▸ **EXTRAIT DU TEXTE**:
---*---

Les réactions de certains tweetos, qui se réjouissaient ouvertement de l’attentat dans une orthographe approximative, réactions relevées et dénoncées par Jean-Paul Brighelli et Marc Cohen relevaient de l’abjection. L’abjection nous apprend le Littré, c’est ce qui est vil, qui doit être rejeté. Lautréamont, dans les Chants de Maldoror, parlait « du requin de l’abjection individuelle et du colimaçon monstrueux de l’idiotisme ». Comme cela a été justement souligné par l’ami Marc, une forte dimension de bêtise, qui n’excuse rien en l’occurrence, était en effet associée à ces prises de position qui n’avaient qu’un seul mérite : elle étaient abjectes, certes, mais elles étaient gratuites dans  la mesure où  s’exprimait une opinion, évidemment proche du degré zéro de la pensée, de la compassion ou de la sensibilité mais une opinion tout de même.

---*---

▸ **TRAVAIL À FAIRE**:
1. Relevez toutes les lignes des enregistrements qui contiennent la chaîne « follows », en tenant compte de la casse.
2. Poursuivez le texte consacré aux tweets qui se réjouissaient de l’attentat, à la suite de sa dernière phrase.

▸ **DONNÉES À ANALYSER**:

---*---

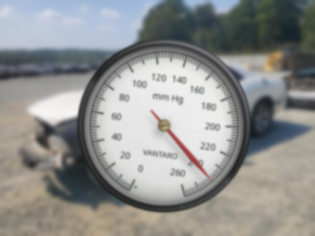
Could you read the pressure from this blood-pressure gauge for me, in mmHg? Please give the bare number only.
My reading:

---*---

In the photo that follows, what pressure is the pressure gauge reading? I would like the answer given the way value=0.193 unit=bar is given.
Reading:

---*---

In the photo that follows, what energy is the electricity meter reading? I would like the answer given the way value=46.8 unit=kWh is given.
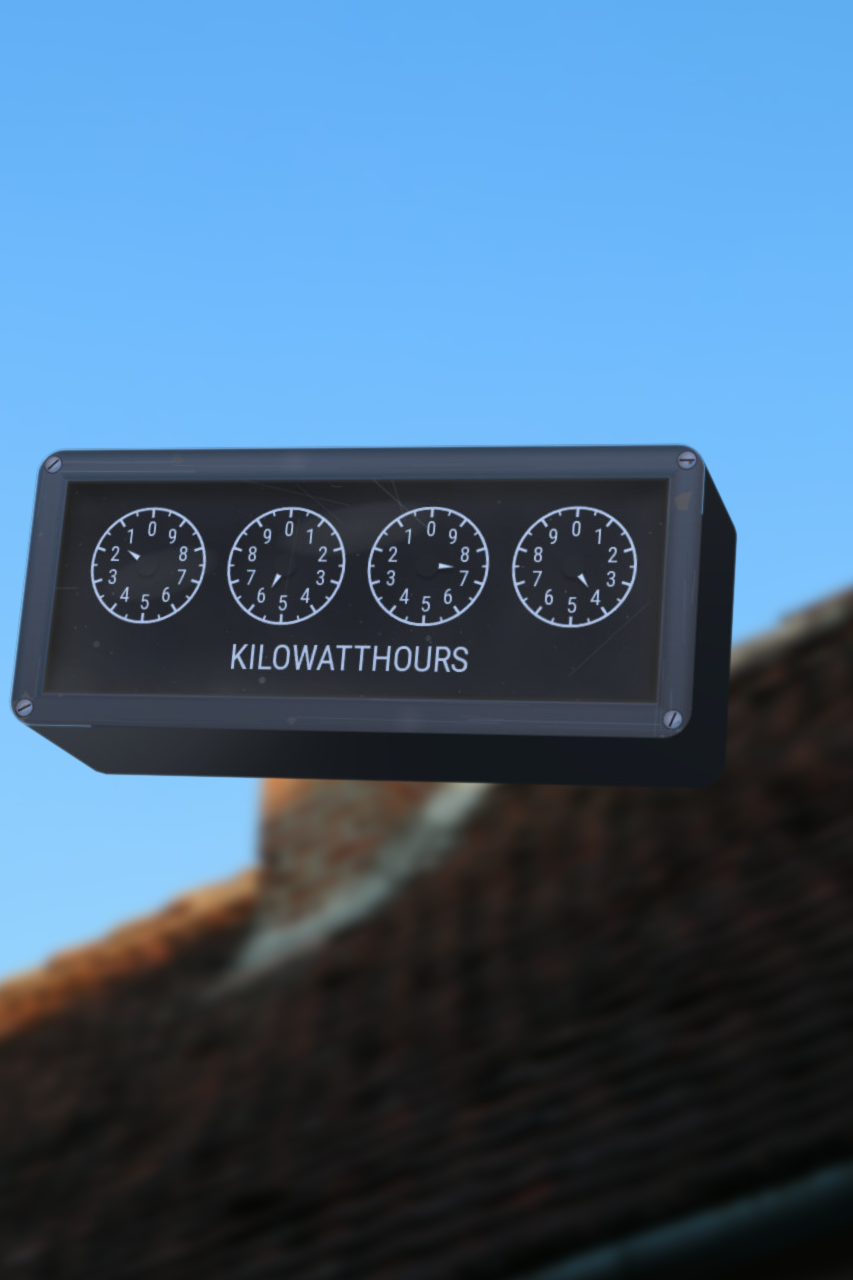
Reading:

---*---

▸ **CORRIGÉ**:
1.
In the photo that follows, what pressure is the pressure gauge reading? I would like the answer given the way value=0.193 unit=bar is given.
In the photo that follows, what energy is the electricity meter reading? I would like the answer given the way value=46.8 unit=kWh is given.

2.
On franchit un stade, qui est celui qui nous amène de l’abjection à l’obscénité avec ce que l’on pourrait appeler le marketing de l’horreur. L’obscénité, c’est nous apprend le Littré, encore lui, ce qui offense la pudeur. Si l’on convoque l’étymologie, c’est ce qui doit rester hors de la scène. Les télés d’info continues sont presque nécessairement obscènes puis qu’elles vivent de ce qu’elles vont montrer ou pouvoir montrer pour accrocher le téléspectateur sur le mode hypnotique. C’est ainsi qu’on voit  les journalistes, et sur les plateaux et sur le terrain, finir par dire à peu près n’importe quoi à cause de la fatigue, de la répétition et d’une excitation qui finit par devenir, proprement, obscène. Pour qui est sensible à la tessiture des voix, l’hystérie rôde et l’hystérie ce n’est pas franchement bon pour l’info : or, ce que l’on devrait demander à une chaîne info, c’est de l’info, pas du spectacle.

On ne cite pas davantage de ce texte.